IgNobel 2020- Nei Paesi poveri si baciano di più

Il Bacio, Francesco Hayez, 1859, Pinacoteca di Brera
Nella foto in alto: Il Bacio, Francesco Hayez, 1859, Pinacoteca di Brera

Non ci si bacia con la stessa frequenza e intensità in tutti i Paesi del mondo.
I baci veri, quelli sulla bocca, passionali, sono più numerosi nei luoghi in cui le diseguaglianze di reddito sono maggiori.
A stabilirlo è uno studio effettuato da un gruppo di ricercatori e ricercatrici della Abertay Dundee University che, per questo, si è visto assegnare uno dei premi IgNobel.
Non perché l’esito dello studio sia infondato ma perché rientra in quegli ambiti non convenzionali per i quali gli IgNobel hanno particolare sensibilità.
Tra i ricercatori premiati, anche la veneziana Samuela Bolgan, psicologa con un master in cybersicurezza e consulente del Tribunale di Venezia per gli affidamenti dei minori.
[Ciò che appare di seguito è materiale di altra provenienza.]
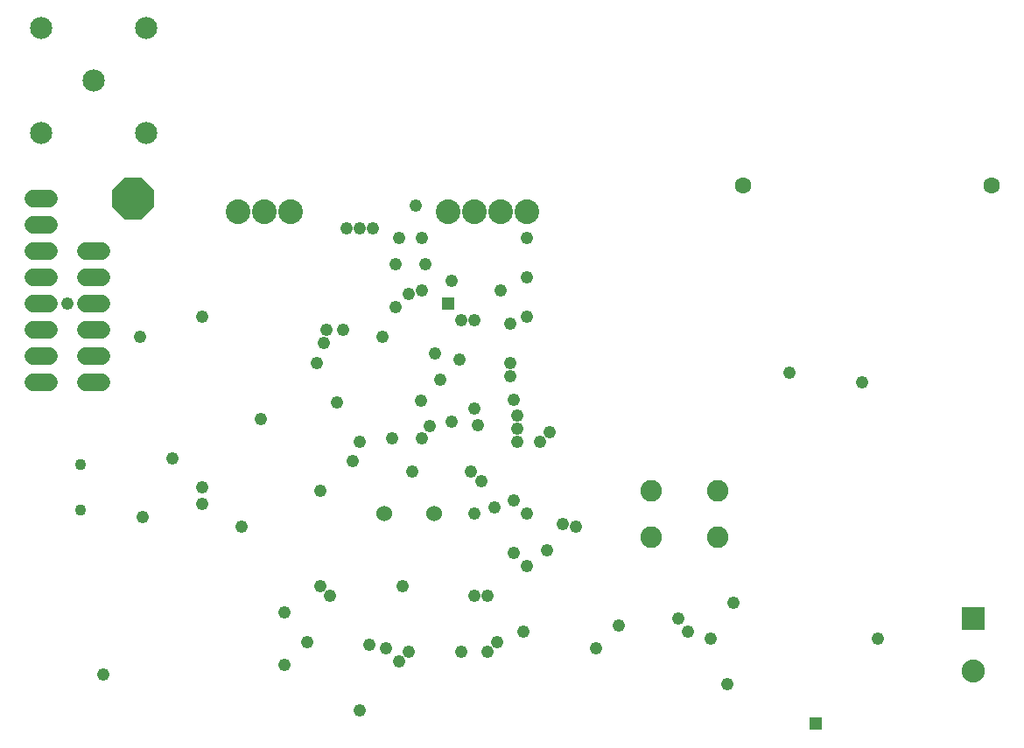
<source format=gbs>
G75*
%MOIN*%
%OFA0B0*%
%FSLAX25Y25*%
%IPPOS*%
%LPD*%
%AMOC8*
5,1,8,0,0,1.08239X$1,22.5*
%
%ADD10OC8,0.15800*%
%ADD11C,0.06800*%
%ADD12C,0.06000*%
%ADD13C,0.08200*%
%ADD14C,0.09400*%
%ADD15R,0.08800X0.08800*%
%ADD16C,0.08800*%
%ADD17C,0.08450*%
%ADD18C,0.04343*%
%ADD19C,0.06312*%
%ADD20C,0.04800*%
%ADD21C,0.04762*%
%ADD22R,0.04762X0.04762*%
D10*
X0051500Y0241500D03*
D11*
X0039500Y0221500D02*
X0033500Y0221500D01*
X0033500Y0211500D02*
X0039500Y0211500D01*
X0039500Y0201500D02*
X0033500Y0201500D01*
X0033500Y0191500D02*
X0039500Y0191500D01*
X0039500Y0181500D02*
X0033500Y0181500D01*
X0033500Y0171500D02*
X0039500Y0171500D01*
X0019500Y0171500D02*
X0013500Y0171500D01*
X0013500Y0181500D02*
X0019500Y0181500D01*
X0019500Y0191500D02*
X0013500Y0191500D01*
X0013500Y0201500D02*
X0019500Y0201500D01*
X0019500Y0211500D02*
X0013500Y0211500D01*
X0013500Y0221500D02*
X0019500Y0221500D01*
X0019500Y0231500D02*
X0013500Y0231500D01*
X0013500Y0241500D02*
X0019500Y0241500D01*
D12*
X0147000Y0121500D03*
X0166000Y0121500D03*
D13*
X0248700Y0112600D03*
X0248700Y0130400D03*
X0274300Y0130400D03*
X0274300Y0112600D03*
D14*
X0201500Y0236500D03*
X0191500Y0236500D03*
X0181500Y0236500D03*
X0171500Y0236500D03*
X0111500Y0236500D03*
X0101500Y0236500D03*
X0091500Y0236500D03*
D15*
X0371500Y0081500D03*
D16*
X0371500Y0061815D03*
D17*
X0056500Y0266500D03*
X0036500Y0286500D03*
X0016500Y0266500D03*
X0016500Y0306500D03*
X0056500Y0306500D03*
D18*
X0031500Y0140161D03*
X0031500Y0122839D03*
D19*
X0283862Y0246500D03*
X0378350Y0246500D03*
D20*
X0040250Y0060250D03*
X0109000Y0064000D03*
X0117750Y0072750D03*
X0109000Y0084000D03*
X0122750Y0094000D03*
X0126500Y0090250D03*
X0141500Y0071500D03*
X0147750Y0070250D03*
X0152750Y0065250D03*
X0156500Y0069000D03*
X0176500Y0069000D03*
X0186500Y0069000D03*
X0190250Y0072750D03*
X0200250Y0076500D03*
X0186500Y0090250D03*
X0181500Y0090250D03*
X0154000Y0094000D03*
X0181500Y0121500D03*
X0189000Y0124000D03*
X0184000Y0134000D03*
X0180250Y0137750D03*
X0197750Y0149000D03*
X0197750Y0154000D03*
X0197750Y0159000D03*
X0206500Y0149000D03*
X0210250Y0152750D03*
X0195250Y0174000D03*
X0195250Y0179000D03*
X0195250Y0194000D03*
X0191500Y0206500D03*
X0181500Y0195250D03*
X0176500Y0195250D03*
X0172750Y0210250D03*
X0162750Y0216500D03*
X0151500Y0216500D03*
X0152750Y0226500D03*
X0142750Y0230250D03*
X0137750Y0230250D03*
X0132750Y0230250D03*
X0159000Y0239000D03*
X0161500Y0206500D03*
X0156500Y0205250D03*
X0151500Y0200250D03*
X0146500Y0189000D03*
X0131500Y0191500D03*
X0125250Y0191500D03*
X0124000Y0186500D03*
X0121500Y0179000D03*
X0129000Y0164000D03*
X0137750Y0149000D03*
X0135250Y0141500D03*
X0122750Y0130250D03*
X0092750Y0116500D03*
X0077750Y0125250D03*
X0077750Y0131500D03*
X0066500Y0142750D03*
X0055250Y0120250D03*
X0100250Y0157750D03*
X0077750Y0196500D03*
X0054000Y0189000D03*
X0026500Y0201500D03*
X0150250Y0150250D03*
X0161500Y0150250D03*
X0164500Y0155000D03*
X0172750Y0156500D03*
X0182750Y0155250D03*
X0161000Y0164500D03*
X0168500Y0172700D03*
X0157750Y0137750D03*
X0209000Y0107750D03*
X0215250Y0117750D03*
X0220250Y0116500D03*
X0259000Y0081500D03*
X0262750Y0076500D03*
X0271500Y0074000D03*
X0280250Y0087750D03*
X0277750Y0056500D03*
X0236500Y0079000D03*
X0227750Y0070250D03*
X0137750Y0046500D03*
X0301500Y0175250D03*
X0329000Y0171500D03*
X0335250Y0074000D03*
D21*
X0201500Y0101500D03*
X0196500Y0106500D03*
X0201500Y0121500D03*
X0196500Y0126500D03*
X0181500Y0161500D03*
X0196500Y0165000D03*
X0175700Y0180200D03*
X0166500Y0182700D03*
X0201500Y0196500D03*
X0201500Y0211500D03*
X0201500Y0226500D03*
X0161500Y0226500D03*
D22*
X0171500Y0201500D03*
X0311500Y0041500D03*
M02*

</source>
Samuela Bolgan psicologa ignobel
La psicologa veneziana Samuela Bolgan


“Quando ho ricevuto la telefonata  la mia reazione è stata di stupore e mi son fatta una risata– racconta Bolgan – poi  mi sono arrivate le conferme scritte, oggettive. Allo stupore iniziale è seguito l’orgoglio di ricevere un riconoscimento da tre premi Nobel per uno studio al quale io avevo contribuito fattivamente. La soddisfazione maggiore e la buona notizia è che, a seguito di questo riconoscimento, sono stati stanziati altri fondi per proseguire nella ricerca e questo mi rende doppiamente orgogliosa”.

Gli IgNobel

A dispetto del nome e dell’obiettivo che hanno (avvicinare il maggior numero di persone alla scienza attraverso il sorriso), gli IgNobel sono infatti una cosa assolutamente seria e prestigiosa. Introdotti nel 1991 dalla rivista di divulgazione scientifica USA  Annals of Improbable Research, sono riconoscimenti assegnati alle ricerche più improbabili e non convenzionali realizzate in tutto il mondo, ma non per questo meno importanti.
Si tratta insomma di premi che hanno un loro fondamento scientifico e che vengono consegnati ai vincitori dai veri premi Nobel durante una cerimonia ufficiale che si tiene all’Università di Harvard.

Se l’edizione 2020 ha tributato il riconoscimento in campo politico, visto il periodo, a Jair Bolsonaro, Boris Johnson, Narendra Modi, Donald Trump, Vladimir Putin e Recep Tayyip Erdogan e in campo medico a un team di ricercatori di Belgio e Paesi Bassi che hanno diagnosticato “la misofonia da stress nel sentire il rumore di altre altre persone mentre masticano”, in campo economico il premio è andato dunque agli autori dello studio che ha dimostrato come i baci siano correlati al reddito.

Si stava meglio quando si stava peggio?

“La ricerca – spiega Samuela Bolgan, nona italiana a vincere questo premio dal 1991 – è iniziata con un questionario rivolto a 3500 soggetti. L’obiettivo consisteva nel  misurare la qualità delle relazioni affettive e la disparità sociale ed economica all’interno dei Paesi. Ciò che è emerso è che il tempo libero resta un fattore fondamentale perché è ciò che determina la maggior cura per le relazioni affettive”.

Insomma, nei Paesi poveri, dove c’è un maggior tempo da dedicare ai rapporti, ci si bacia di più. Nei Paesi più ricchi, invece, non solo c’è minor tempo a disposizione ma spesso è anche gestito malamente dal punto di vista affettivo in quanto, rientrati a casa da un lavoro che già ci porta via buona parte della giornata, si tende a rivolgere l’attenzione non al proprio partner ma ancora al cellulare, ai tablet o alla televisione. Con la conseguenza che ci si bacia di meno.